Only the text of the entries below should appear in your exact transcription; leave out every picture.

** Opening Data in this exercise block **

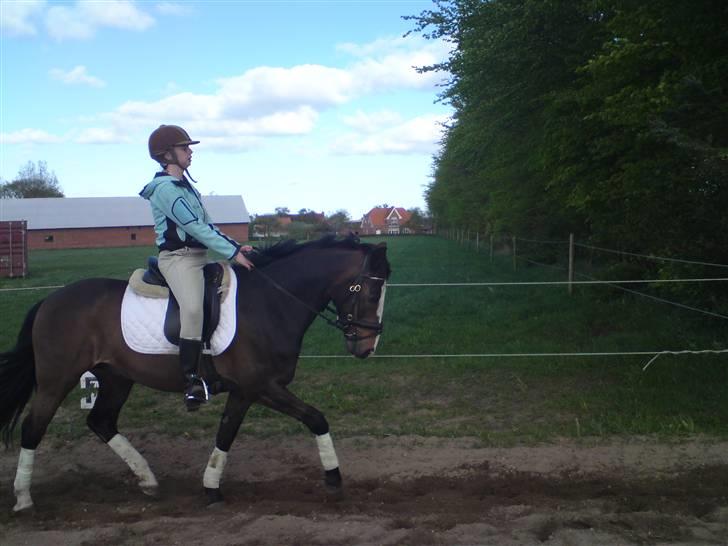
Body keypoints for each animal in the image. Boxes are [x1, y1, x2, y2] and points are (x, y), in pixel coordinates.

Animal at [0, 234, 390, 513]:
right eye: (371, 290)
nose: (367, 347)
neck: (270, 302)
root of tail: (50, 300)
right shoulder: (263, 386)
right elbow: (316, 418)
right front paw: (334, 480)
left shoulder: (245, 391)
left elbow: (226, 434)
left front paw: (211, 488)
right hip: (57, 379)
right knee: (34, 428)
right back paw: (23, 498)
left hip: (116, 378)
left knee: (101, 421)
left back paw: (148, 480)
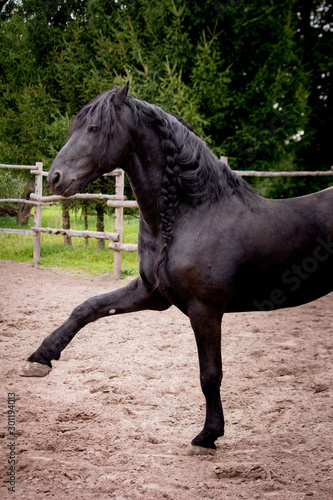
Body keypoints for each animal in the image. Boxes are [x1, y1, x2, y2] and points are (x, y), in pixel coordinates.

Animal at [21, 84, 332, 456]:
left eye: (94, 129)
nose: (56, 178)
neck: (191, 215)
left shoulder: (205, 311)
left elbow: (210, 374)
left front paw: (207, 436)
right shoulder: (152, 294)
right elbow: (87, 308)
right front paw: (40, 358)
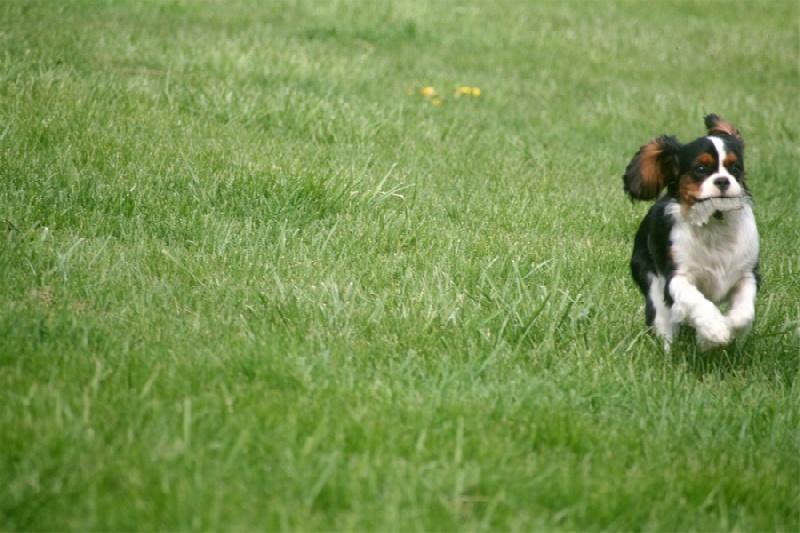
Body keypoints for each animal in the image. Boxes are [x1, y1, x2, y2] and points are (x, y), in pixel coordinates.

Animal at [620, 114, 760, 350]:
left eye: (735, 169)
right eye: (701, 169)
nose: (723, 180)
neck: (713, 224)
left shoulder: (748, 274)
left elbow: (744, 314)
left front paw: (724, 330)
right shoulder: (677, 277)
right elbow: (696, 302)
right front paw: (714, 332)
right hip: (652, 285)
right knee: (663, 323)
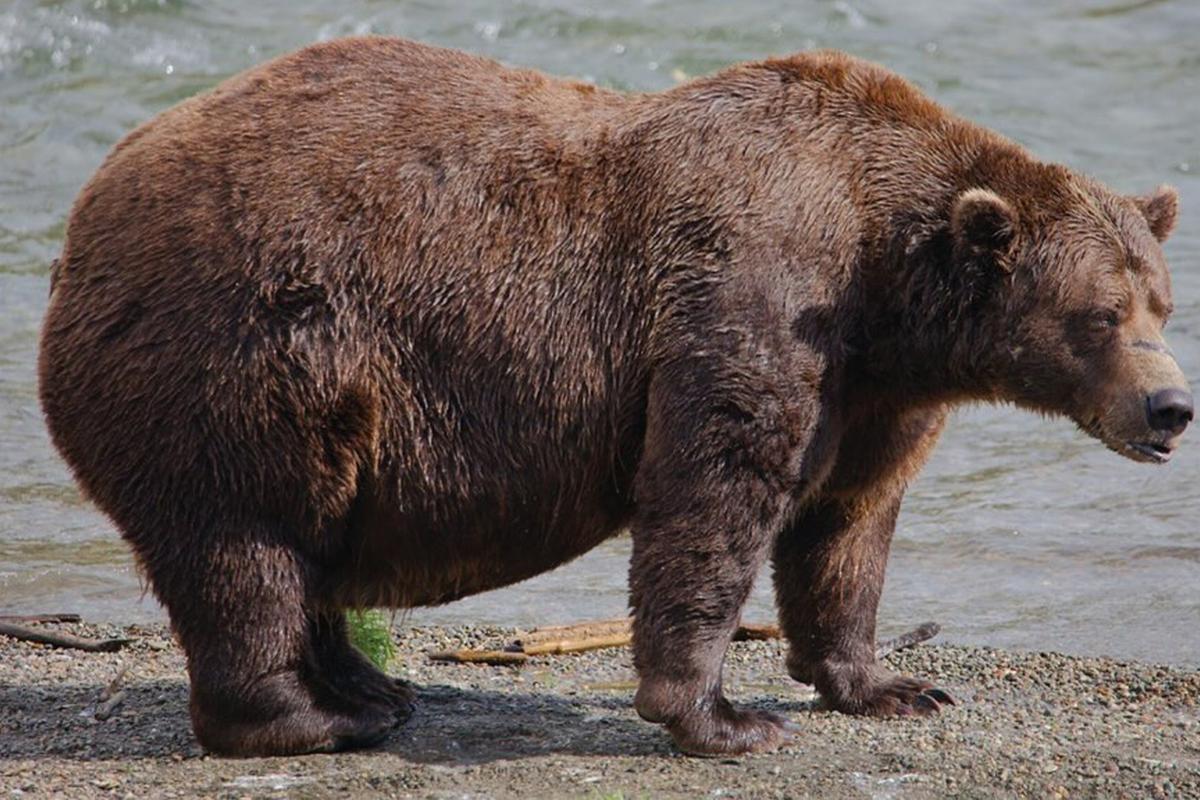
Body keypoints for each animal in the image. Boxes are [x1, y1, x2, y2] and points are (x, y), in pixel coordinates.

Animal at [38, 37, 1191, 757]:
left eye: (1164, 302)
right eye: (1099, 314)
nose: (1171, 408)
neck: (887, 280)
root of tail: (83, 216)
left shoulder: (874, 388)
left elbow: (848, 524)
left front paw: (891, 684)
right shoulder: (753, 292)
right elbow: (714, 491)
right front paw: (722, 717)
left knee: (306, 543)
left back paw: (371, 686)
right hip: (241, 351)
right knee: (246, 545)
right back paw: (312, 718)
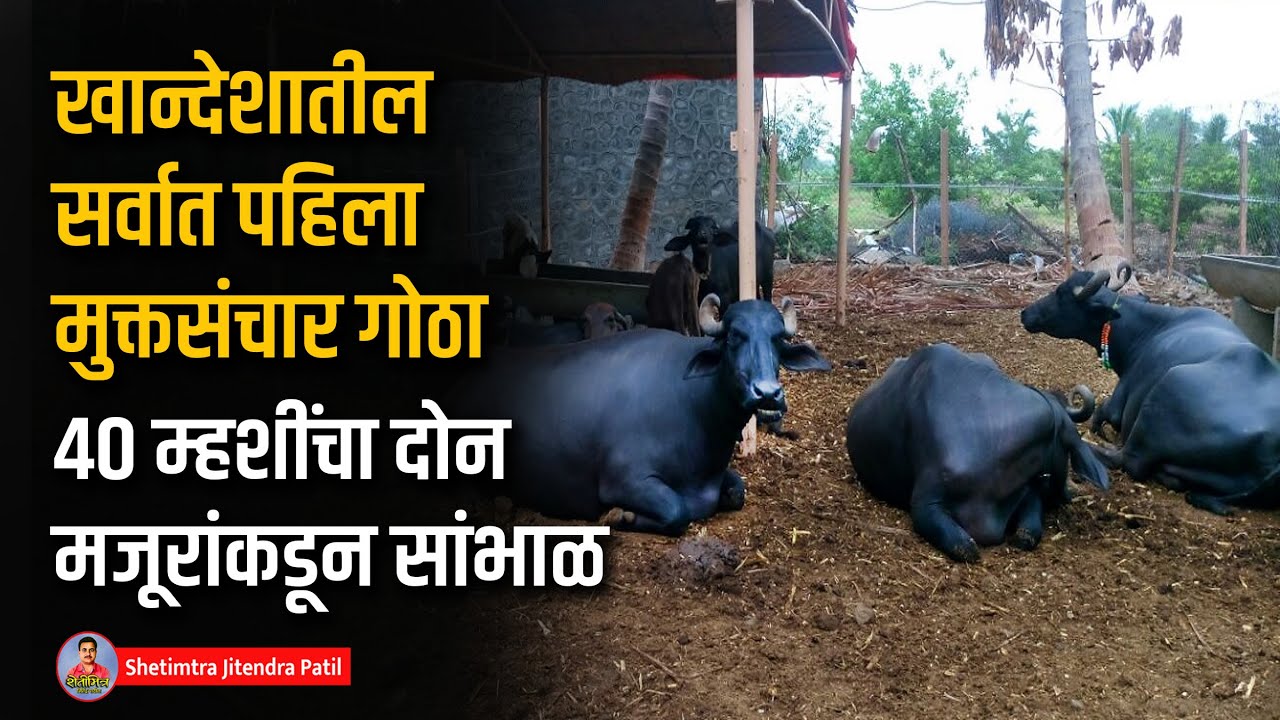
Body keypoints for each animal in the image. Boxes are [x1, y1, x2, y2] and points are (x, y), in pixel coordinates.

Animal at [443, 294, 832, 535]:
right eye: (734, 336)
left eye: (778, 338)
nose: (767, 394)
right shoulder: (625, 480)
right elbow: (676, 511)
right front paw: (620, 515)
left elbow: (737, 491)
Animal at [1021, 264, 1280, 514]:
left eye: (1060, 292)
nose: (1025, 313)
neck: (1148, 328)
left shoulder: (1117, 405)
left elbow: (1101, 413)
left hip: (1169, 386)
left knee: (1128, 459)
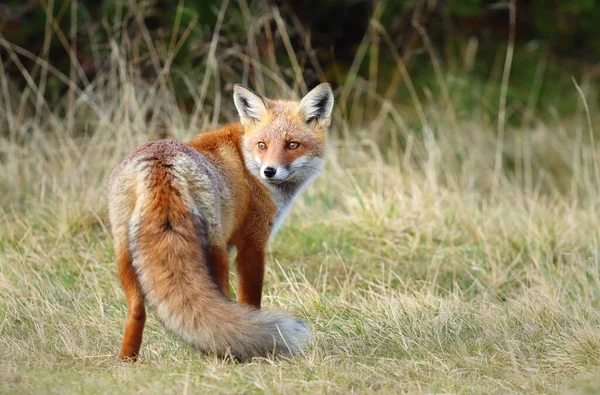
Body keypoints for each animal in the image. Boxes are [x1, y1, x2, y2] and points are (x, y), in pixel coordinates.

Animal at [108, 83, 332, 362]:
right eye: (262, 144)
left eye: (292, 144)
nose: (269, 171)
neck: (246, 161)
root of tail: (163, 163)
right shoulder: (252, 244)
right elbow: (250, 301)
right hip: (215, 250)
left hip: (123, 252)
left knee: (137, 309)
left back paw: (127, 361)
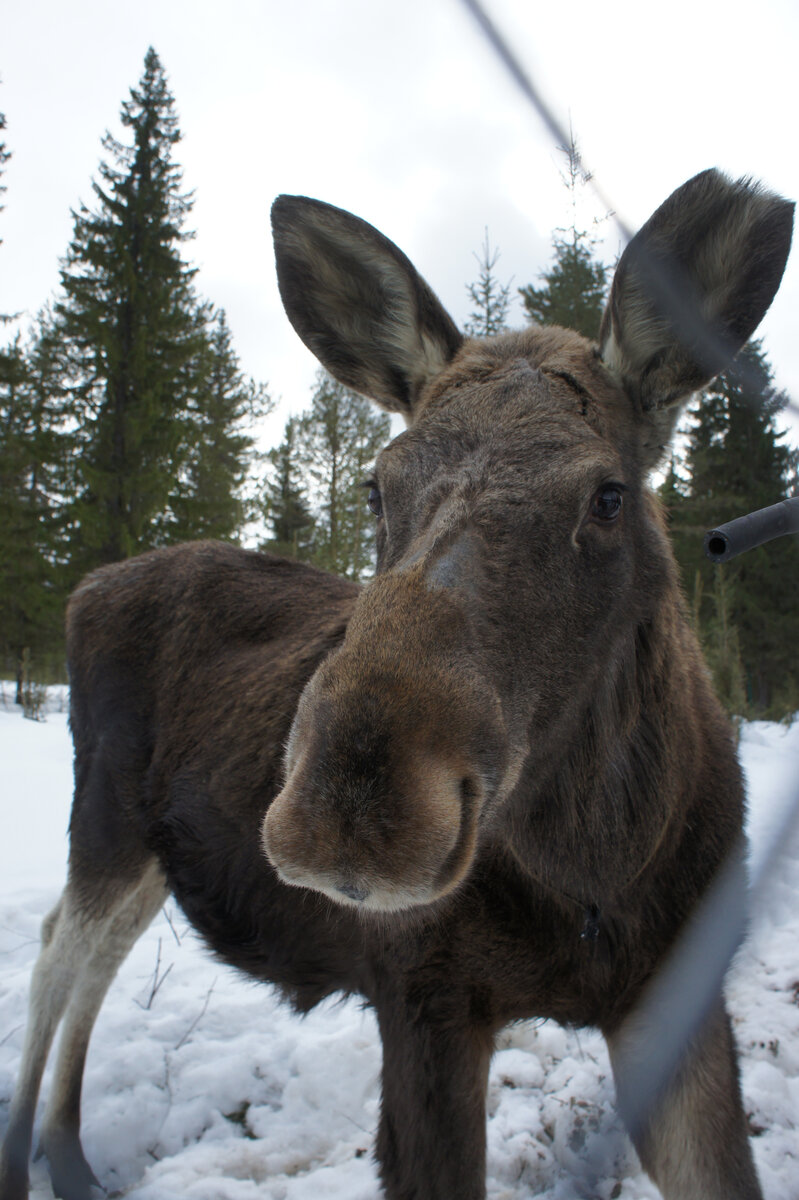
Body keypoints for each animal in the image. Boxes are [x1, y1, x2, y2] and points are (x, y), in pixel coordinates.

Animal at [0, 169, 791, 1200]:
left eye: (608, 496)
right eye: (376, 486)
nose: (348, 809)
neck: (596, 873)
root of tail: (84, 590)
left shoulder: (675, 995)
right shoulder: (420, 997)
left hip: (151, 844)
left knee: (95, 953)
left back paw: (69, 1156)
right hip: (103, 816)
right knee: (60, 951)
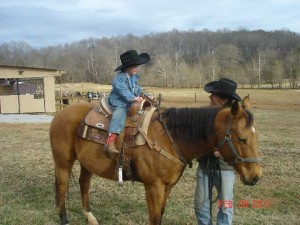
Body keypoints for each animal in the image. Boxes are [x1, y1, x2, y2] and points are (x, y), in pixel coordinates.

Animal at [49, 96, 262, 225]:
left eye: (255, 136)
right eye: (241, 139)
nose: (256, 176)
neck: (170, 138)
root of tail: (60, 113)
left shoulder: (167, 187)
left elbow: (160, 214)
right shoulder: (153, 186)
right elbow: (154, 217)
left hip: (87, 163)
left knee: (84, 184)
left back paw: (90, 218)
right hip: (63, 162)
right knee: (62, 187)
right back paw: (64, 219)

** Closing Data in this exercise block **

* **Task result**
Body keypoints for each animal in the image. Boxes are [x1, y1, x2, y2] and points are (x, y), in pixel coordinates.

Animal at [0, 234, 390, 513]:
right eye: (371, 290)
nose: (367, 347)
neck: (270, 302)
root of tail: (50, 300)
right shoulder: (263, 386)
right elbow: (316, 418)
right front paw: (334, 480)
left shoulder: (245, 391)
left elbow: (226, 434)
left front paw: (211, 488)
right hip: (57, 379)
right knee: (34, 428)
right back paw: (23, 498)
left hip: (116, 378)
left knee: (101, 421)
left back paw: (148, 480)
Body keypoints for each animal in the image. Boxes are [x1, y1, x2, y2] and points are (x, y), in pixel coordinates.

Animal at [21, 84, 332, 456]:
left eye: (94, 129)
nose: (56, 178)
neck: (191, 215)
left shoulder: (205, 311)
left elbow: (210, 374)
left front paw: (207, 436)
right shoulder: (152, 294)
right elbow: (87, 308)
right front paw: (40, 358)
Body keypoints for each animal in the image. Boxes are [x1, y1, x2, y2] and points are (x, y), in pixel coordinates.

Animal at [620, 114, 760, 350]:
left eye: (735, 169)
right eye: (701, 169)
nose: (723, 180)
neck: (713, 224)
left shoulder: (748, 274)
left elbow: (744, 314)
left front paw: (724, 330)
right shoulder: (677, 277)
right elbow: (696, 302)
right front paw: (714, 332)
right hip: (652, 285)
right knee: (663, 323)
Body keypoints for each animal in the image. Boxes are [x1, y1, x2, y2] and points are (x, y), in pixel coordinates.

Animal at [38, 37, 1191, 757]:
left eye: (1164, 302)
right eye: (1099, 314)
nose: (1171, 408)
neck: (887, 280)
root of tail: (83, 216)
left shoulder: (874, 388)
left elbow: (848, 524)
left front paw: (891, 684)
right shoulder: (753, 292)
right elbow: (714, 491)
right front paw: (722, 717)
left knee: (306, 543)
left back paw: (371, 686)
right hip: (241, 351)
right knee: (246, 545)
right back paw: (312, 718)
Body keypoints for each animal in the image. Boxes are [x1, y1, x2, y2] and points are (x, y), in pixel coordinates.

Animal at [443, 294, 832, 535]:
right eye: (734, 336)
left eye: (778, 338)
nose: (767, 394)
right shoulder: (625, 480)
right elbow: (676, 511)
right front paw: (620, 515)
left elbow: (737, 491)
Animal at [1021, 264, 1280, 514]:
left eye: (1060, 292)
nose: (1025, 313)
neck: (1148, 328)
left shoulder: (1117, 405)
left elbow: (1101, 413)
left hip: (1169, 386)
left knee: (1128, 459)
Body keypoints for each animal in the image. Boxes are [x1, y1, x2, y2] and points are (x, y), in pixel coordinates.

Animal at [108, 83, 332, 362]:
right eye: (262, 144)
left eye: (292, 144)
nose: (269, 171)
neck: (246, 161)
root of tail: (163, 163)
right shoulder: (252, 244)
right elbow: (250, 301)
right hip: (215, 250)
left hip: (123, 252)
left knee: (137, 309)
left back paw: (127, 361)
Body keypoints for each animal in the image. Boxes are [x1, y1, x2, y2] and points are (x, y), in pixel coordinates.

Animal at [0, 169, 791, 1200]:
left eye: (608, 496)
right eye: (376, 486)
nose: (348, 809)
neck: (596, 873)
root of tail: (84, 590)
left shoulder: (675, 995)
right shoulder: (420, 997)
left hip: (151, 844)
left knee: (95, 953)
left back paw: (69, 1156)
right hip: (103, 816)
right knee: (60, 951)
Body keypoints for each animal in the image. Boxes are [x1, y1, x2, y2] and points are (x, y), in pixel coordinates.

Animal at [49, 96, 262, 225]:
left eye: (255, 136)
right eye: (241, 139)
nose: (256, 176)
neck: (170, 138)
root of tail: (60, 113)
left shoulder: (167, 187)
left elbow: (160, 214)
right shoulder: (153, 186)
right elbow: (154, 217)
left hip: (87, 163)
left knee: (84, 184)
left back paw: (90, 218)
right hip: (63, 162)
right knee: (62, 187)
right back paw: (64, 219)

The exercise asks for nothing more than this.